On Thu, May 28, 2020 at 10:40 AM Christian König <christian.koenig@amd.com> wrote:
Am 28.05.20 um 12:06 schrieb Michel Dänzer:
> On 2020-05-28 11:11 a.m., Christian König wrote:
>> Well we still need implicit sync [...]
> Yeah, this isn't about "we don't want implicit sync", it's about "amdgpu
> doesn't ensure later jobs fully see the effects of previous implicitly
> synced jobs", requiring userspace to do pessimistic flushing.

Yes, exactly that.

For the background: We also do this flushing for explicit syncs. And
when this was implemented 2-3 years ago we first did the flushing for
implicit sync as well.

That was immediately reverted and then implemented differently because
it caused severe performance problems in some use cases.
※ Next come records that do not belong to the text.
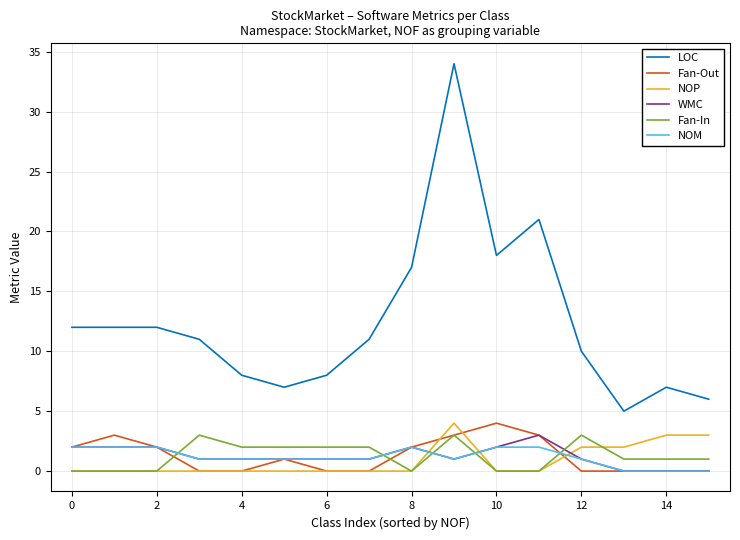

Which series has the largest range (max minus min)?

LOC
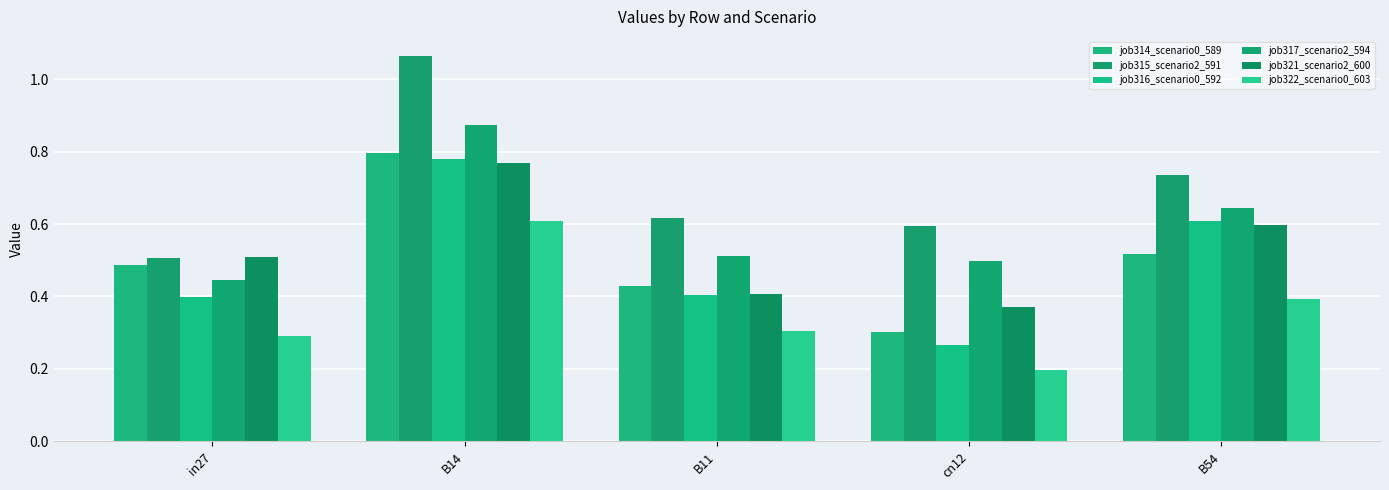

What is the highest value of the job322_scenario0_603 series?

0.6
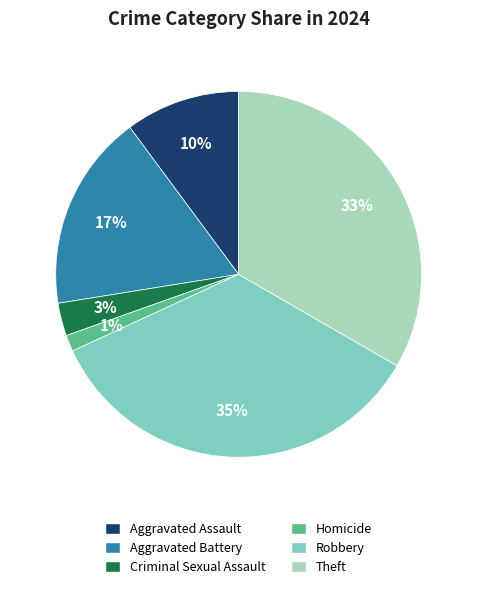

The Robbery slice represents 28% of the pie. True or false?

False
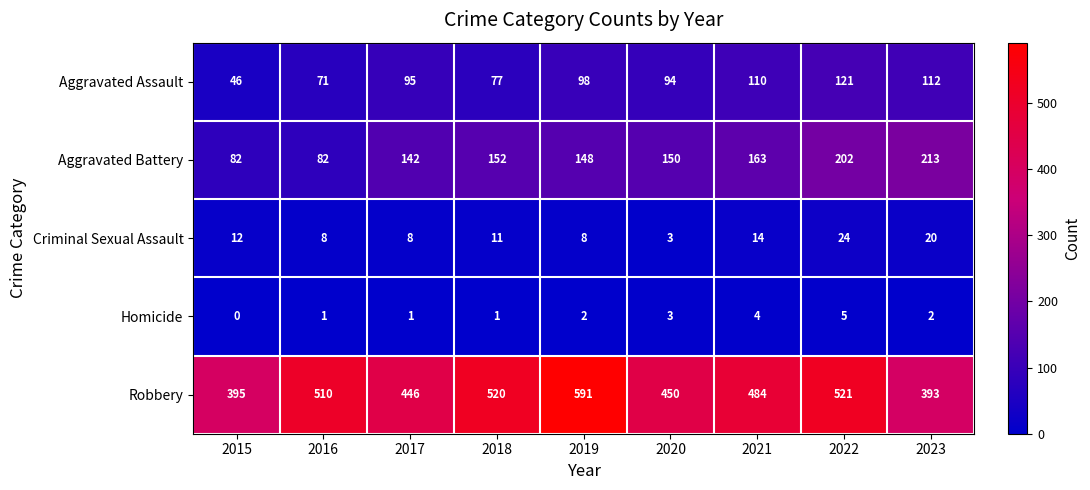

The value of Robbery at 2022 is 521. True or false?

True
I'm not sure of the root cause of this performance problems. My
assumption was always that we then insert to many pipeline syncs, but
Marek doesn't seem to think it could be that.

On the one hand I'm rather keen to remove the extra handling and just
always use the explicit handling for everything because it simplifies
the kernel code quite a bit. On the other hand I don't want to run into
this performance problem again.

Additional to that what the kernel does is a "full" pipeline sync, e.g.
we busy wait for the full hardware pipeline to drain. That might be
overkill if you just want to do some flushing so that the next shader
sees the stuff written, but I'm not an expert on that.

Do we busy-wait on the CPU or in WAIT_REG_MEM?

WAIT_REG_MEM is what UMDs do and should be faster.